What Assawaworrarit and his colleagues have done is devise a new way to capture that energy as it departs the planet. They aren’t the first to use a thermoelectric generator to capture this kind of energy (IE covered one of the first big innovations in this space back in 2019). By integrating this new technology with solar panels that generate electricity during the day, the researchers have taken an important step forward in making it possible for ordinary people to capture this energy for themselves.
It all comes down to radiative cooling
Modern scientists are far from the first to realize that a surface facing a cloudless night sky might get cooler than the surrounding air. Radiative cooling is a phenomenon that you’ve probably witnessed first thing in the morning. It’s most noticeable on grass when temperatures drop into the mid-to-low-thirties, but not exactly below freezing.

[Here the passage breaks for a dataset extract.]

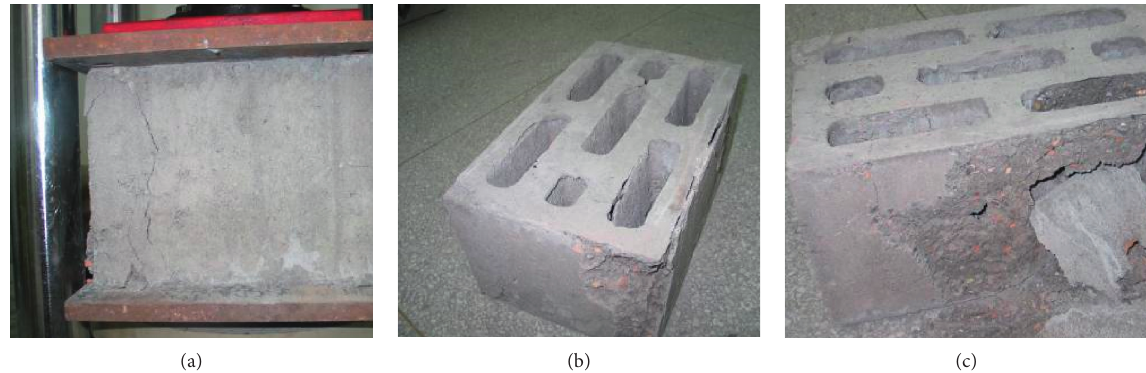
Figure 4: Failure process of specimens. (a) Cracks on surface; (b) failure on edge; (c) final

“The temperature of the [grass] leaf is actually lower, even if the ambient temperature is a few degrees above freezing,” Assawaworrarit says. “If the grass is a few degrees below the ambient temperature and the ambient temperature is just above freezing, the grass may be below the freezing point.”
It’s a strange (if subtle) phenomenon that only happens when skies are clear. That’s because clouds warm the ground by reflecting infrared light back onto Earth’s surface. “You won’t be able to see it because it’s happening in a wavelength that humans can’t see,” but radiative cooling happens all the time, Assawaworrarit says.
Modern scientists aren’t the first people to put radiative cooling to work either. Southeastern Iran contains the remains of dozens of ice houses, called Yakhchāls, that Ancient Persians used to exploit the phenomenon. When the structures were in operation, people would pour water into shallow pools next to the ice houses. Even if the air temperature was in the high 30s or low 40s, the water would freeze. In the morning, people would collect the ice and transfer it to a nearby beehive-like structure that used a different set of passive cooling techniques to keep the ice below freezing throughout the summer.
Developing this technology poses several engineering challenges
Understanding the physics behind these solar panels for use at night is only half the battle. Engineers have been working on making them efficient enough to be useful in the real world for years.
During the pandemic, Assawaworrarit and his colleagues began working on the problem.
“At first, we were stuck a lot since the deep number we obtained early on was nowhere near what we expected,” he explains. The team’s initial trial revealed that early prototypes of the device produced about one-tenth the amount of electricity they expected after months of calculations.
It found out that there was a major stumbling block in their way.
“A solar cell is actually not a very good heat conductor,” Assawaworrarit says. “That’s where the problem lies.” The engineers realized that energy escaping the edges of the solar panel wasn’t contributing very much to the system’s energy output because the thermal energy couldn’t easly travel through the solar cell itself.
“Looking back, it sounds straightforward,” he says. “But at that point, it wasn’t obvious.”
The engineers fixed the problem by attaching the solar cell directly to an aluminum plate, which conducts the energy far more efficiently.
“That was sort of an epiphany,” he says.